A couple of minutes later she’s back, lowering herself onto the sofa beside me, one knee tucked under herself so she can face me.

“Where does it hurt?” A towel-wrapped ice pack in her hand, she peers down at me, her elbow resting on the back of the sofa by my head, so close the smell of vanilla and clothes softener fills my nostrils.

“Everywhere,” I groan, letting my lids slide shut again.

I’m not lying. Every fucking part of me hurts, but despite the ache, her soft puff of laughter curves my lips up.
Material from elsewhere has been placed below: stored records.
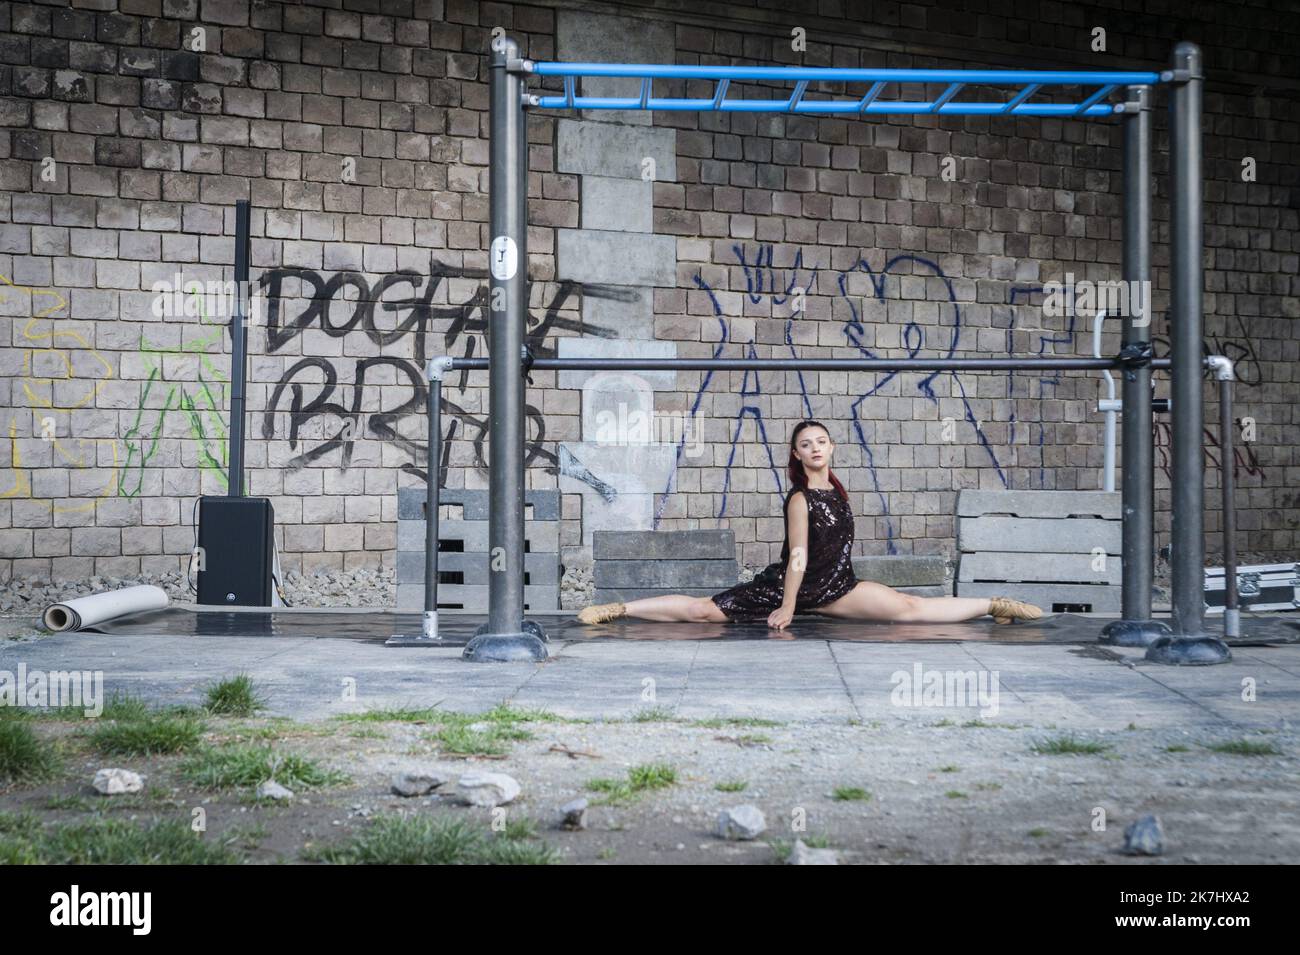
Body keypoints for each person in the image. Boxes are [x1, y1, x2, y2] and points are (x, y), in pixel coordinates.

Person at [576, 420, 1043, 628]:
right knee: (704, 610)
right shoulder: (799, 497)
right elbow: (797, 556)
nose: (815, 448)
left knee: (907, 607)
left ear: (832, 448)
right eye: (806, 443)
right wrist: (787, 606)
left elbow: (833, 555)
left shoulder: (838, 493)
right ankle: (621, 609)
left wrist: (813, 600)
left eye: (822, 441)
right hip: (790, 587)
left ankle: (994, 605)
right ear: (796, 454)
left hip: (837, 587)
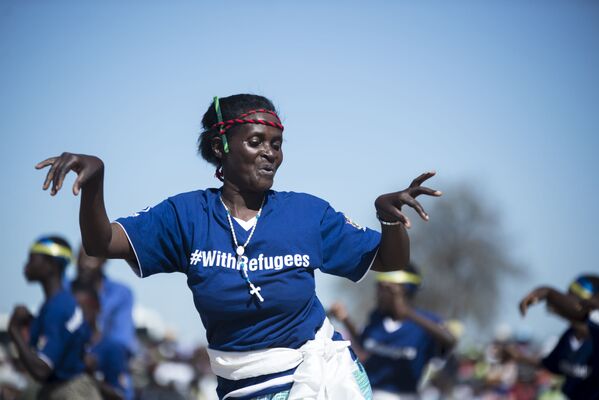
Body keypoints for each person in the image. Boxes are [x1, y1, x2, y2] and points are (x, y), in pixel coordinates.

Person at [35, 93, 442, 399]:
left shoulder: (306, 214)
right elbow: (102, 241)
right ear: (221, 147)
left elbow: (391, 260)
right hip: (242, 385)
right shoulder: (186, 215)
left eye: (277, 144)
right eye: (257, 141)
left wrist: (389, 219)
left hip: (320, 377)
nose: (270, 153)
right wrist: (95, 185)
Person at [329, 264, 456, 400]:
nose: (378, 294)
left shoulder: (425, 323)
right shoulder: (377, 318)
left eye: (384, 288)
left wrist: (408, 313)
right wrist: (345, 319)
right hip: (370, 393)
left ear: (403, 291)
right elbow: (365, 343)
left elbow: (450, 341)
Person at [8, 236, 101, 400]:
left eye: (32, 258)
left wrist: (14, 330)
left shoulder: (59, 308)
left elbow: (41, 370)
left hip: (71, 393)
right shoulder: (54, 306)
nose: (26, 265)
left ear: (51, 265)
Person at [505, 275, 599, 400]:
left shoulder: (596, 335)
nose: (564, 300)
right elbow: (551, 364)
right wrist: (517, 357)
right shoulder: (569, 336)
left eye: (574, 297)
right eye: (566, 295)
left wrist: (548, 292)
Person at [71, 280, 133, 400]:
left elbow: (121, 395)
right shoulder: (68, 344)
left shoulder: (111, 348)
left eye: (83, 309)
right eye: (74, 310)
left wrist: (89, 376)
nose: (78, 315)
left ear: (97, 307)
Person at [74, 246, 137, 359]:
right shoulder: (66, 289)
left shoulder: (120, 294)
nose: (83, 264)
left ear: (104, 260)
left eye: (90, 259)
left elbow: (121, 341)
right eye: (79, 259)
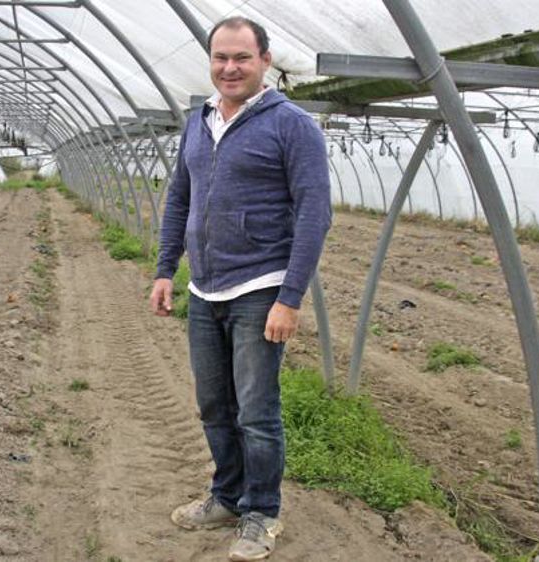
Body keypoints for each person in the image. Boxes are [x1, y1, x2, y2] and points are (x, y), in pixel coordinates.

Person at [149, 15, 331, 562]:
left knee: (256, 410)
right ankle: (226, 497)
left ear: (265, 61)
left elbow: (314, 215)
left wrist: (290, 297)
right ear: (210, 61)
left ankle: (261, 514)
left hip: (260, 287)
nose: (230, 68)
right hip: (205, 289)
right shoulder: (197, 121)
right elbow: (180, 198)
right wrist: (165, 269)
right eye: (221, 58)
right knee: (212, 405)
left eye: (242, 58)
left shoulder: (291, 125)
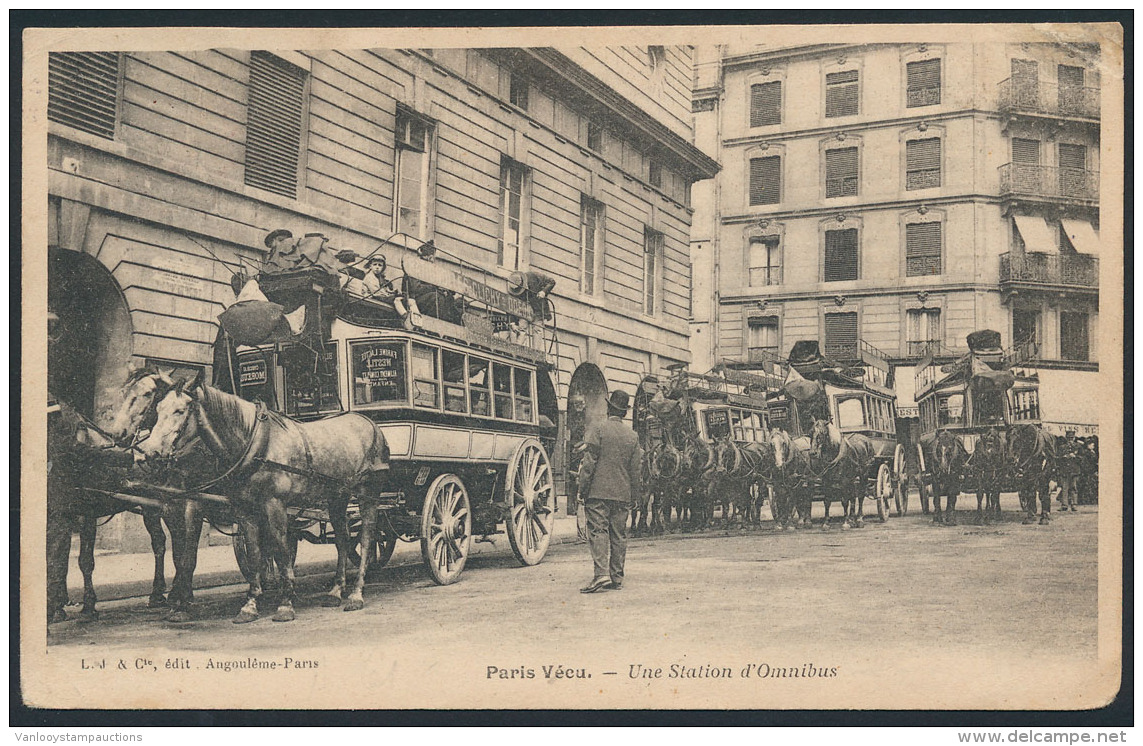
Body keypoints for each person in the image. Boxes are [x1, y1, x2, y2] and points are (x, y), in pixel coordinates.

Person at [579, 389, 643, 593]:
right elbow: (636, 471)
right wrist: (635, 496)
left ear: (609, 408)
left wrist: (582, 489)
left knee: (598, 531)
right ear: (624, 412)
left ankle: (601, 575)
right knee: (618, 534)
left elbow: (589, 464)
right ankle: (617, 577)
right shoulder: (632, 436)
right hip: (622, 494)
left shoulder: (598, 429)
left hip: (598, 492)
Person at [1056, 429, 1082, 512]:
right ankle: (1064, 505)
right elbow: (1057, 458)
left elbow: (1082, 458)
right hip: (1064, 471)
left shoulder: (1078, 447)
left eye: (1072, 438)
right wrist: (1063, 457)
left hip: (1074, 471)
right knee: (1064, 488)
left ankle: (1074, 504)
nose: (1070, 440)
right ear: (1066, 438)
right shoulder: (1062, 447)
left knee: (1074, 488)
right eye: (1069, 438)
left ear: (1074, 438)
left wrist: (1075, 457)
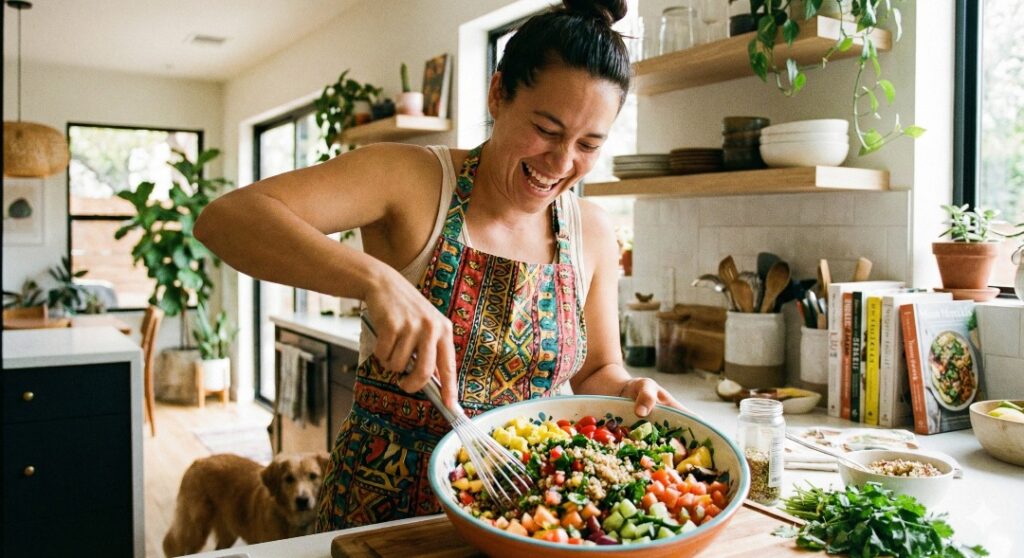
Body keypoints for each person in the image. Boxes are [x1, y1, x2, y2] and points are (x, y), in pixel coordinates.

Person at [194, 0, 685, 531]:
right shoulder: (411, 179)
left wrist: (628, 390)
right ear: (499, 93)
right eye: (546, 129)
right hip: (386, 518)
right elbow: (225, 220)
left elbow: (595, 372)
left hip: (528, 513)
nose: (562, 163)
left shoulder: (591, 230)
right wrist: (377, 280)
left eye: (588, 144)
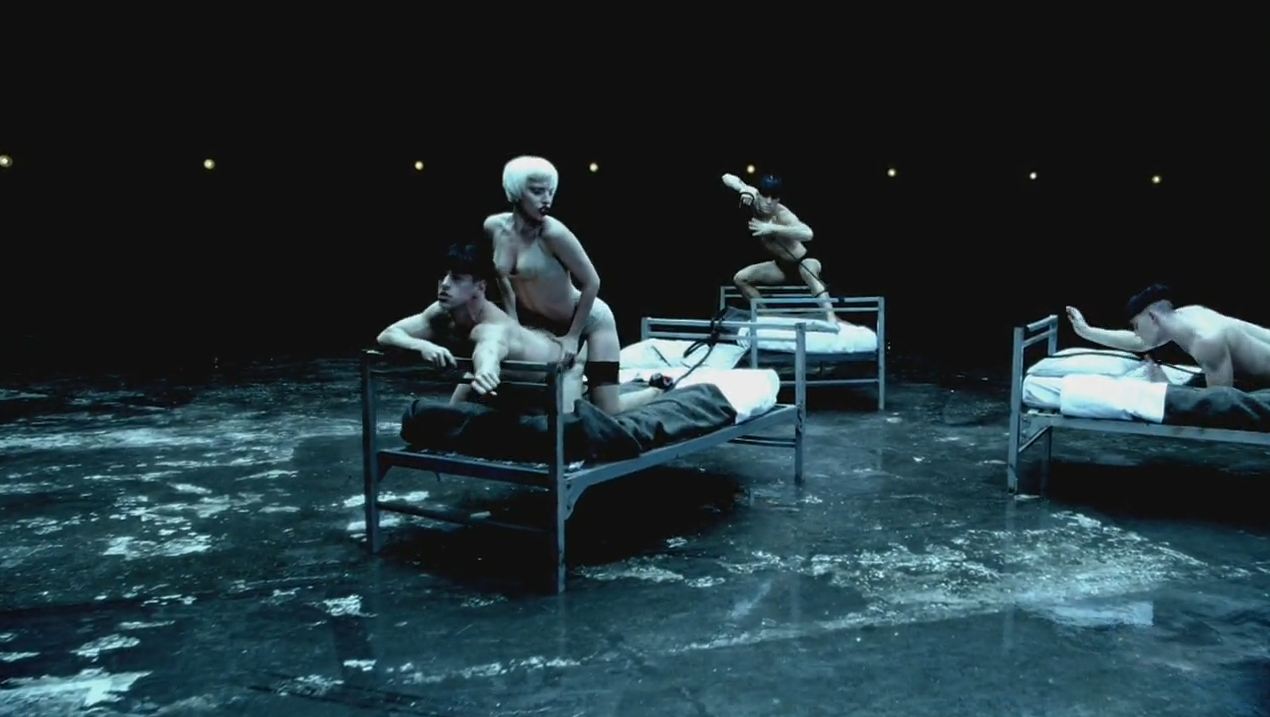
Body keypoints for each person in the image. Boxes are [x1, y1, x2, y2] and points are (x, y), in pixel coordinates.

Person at [486, 156, 659, 415]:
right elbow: (501, 278)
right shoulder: (494, 227)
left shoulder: (553, 233)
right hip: (541, 321)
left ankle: (656, 390)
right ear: (516, 190)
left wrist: (573, 336)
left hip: (590, 321)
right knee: (537, 404)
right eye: (537, 191)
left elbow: (592, 281)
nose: (546, 199)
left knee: (608, 408)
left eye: (550, 192)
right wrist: (513, 324)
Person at [377, 243, 587, 409]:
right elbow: (388, 335)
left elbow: (489, 351)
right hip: (507, 376)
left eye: (456, 279)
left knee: (569, 437)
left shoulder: (493, 327)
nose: (445, 284)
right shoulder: (440, 312)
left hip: (561, 369)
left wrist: (486, 371)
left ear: (480, 287)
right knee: (449, 422)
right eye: (443, 277)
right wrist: (424, 346)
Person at [1066, 283, 1270, 388]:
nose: (1136, 333)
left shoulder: (1205, 340)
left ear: (1153, 317)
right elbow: (1140, 342)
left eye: (1136, 326)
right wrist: (1087, 331)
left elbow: (1220, 404)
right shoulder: (1188, 316)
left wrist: (1167, 387)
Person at [721, 171, 836, 323]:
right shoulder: (753, 196)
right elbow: (726, 177)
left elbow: (808, 233)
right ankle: (767, 316)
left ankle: (831, 319)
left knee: (807, 271)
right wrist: (743, 189)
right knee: (740, 279)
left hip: (803, 260)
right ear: (759, 194)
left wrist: (773, 228)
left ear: (778, 199)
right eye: (765, 196)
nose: (769, 201)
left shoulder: (782, 213)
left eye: (774, 197)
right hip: (782, 266)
“You’ll have to be more specific.”

The barely-there touch of her cold fingers to my hairline shocks me still. My eyes stay closed, but the rest of my exhausted body slides into a strange sort of hyper-awareness as her gentle exploration travels over my skull, carefully probing, parting my hair, skimming for injury.

I hiss when she reaches a spot just above my left ear, a sharp pain rushing over my skull.

“Sorry.” Her fingers disappear, replaced with the frigidness of the ice pack. It molds to the shape of my head better that any bag of ice cubes could. Frozen veg if I had to guess. I don’t have the energy to ask. I barely have the energy to think.

Comfortable silence settles in, her slight body pressing a little more into my side with every second that passes.

“Frozen peas are better for bumps.” Her soft musing breaks through my semi-sleep. “Ice cubes have too many hard edges.”

My mind drags itself back from its painkiller-induced haze, my consciousness grabbing hold of her words to pull me from slumber. “Sounds like you’re talking from experience.”

She shifts beside me, the warm puff of her sigh tickling my jaw. “Maybe,” she whispers quietly.

I feel her head rest on her elbow by the side of my face, her breath over my temple, her body pressing even closer to mine with the movement.

Keeping my eyes closed would probably be the right thing to do, but I can’t make myself do it. I roll my head on the back cushion of the sofa to look at her, her hand, the one holding the ice pack, follows the lazy movement, keeping it pressed to the side of my head. “That’s what you want to forget.”

She watches me carefully, her face just centimeters from mine, close enough to pick out the darker ring that circles her irises and the single gold fleck just above her left pupil.

More seconds pass, each one melting away any hope I have of her answering. My eyes start to drift again, too heavy to keep open and I finally quit fighting the oblivion.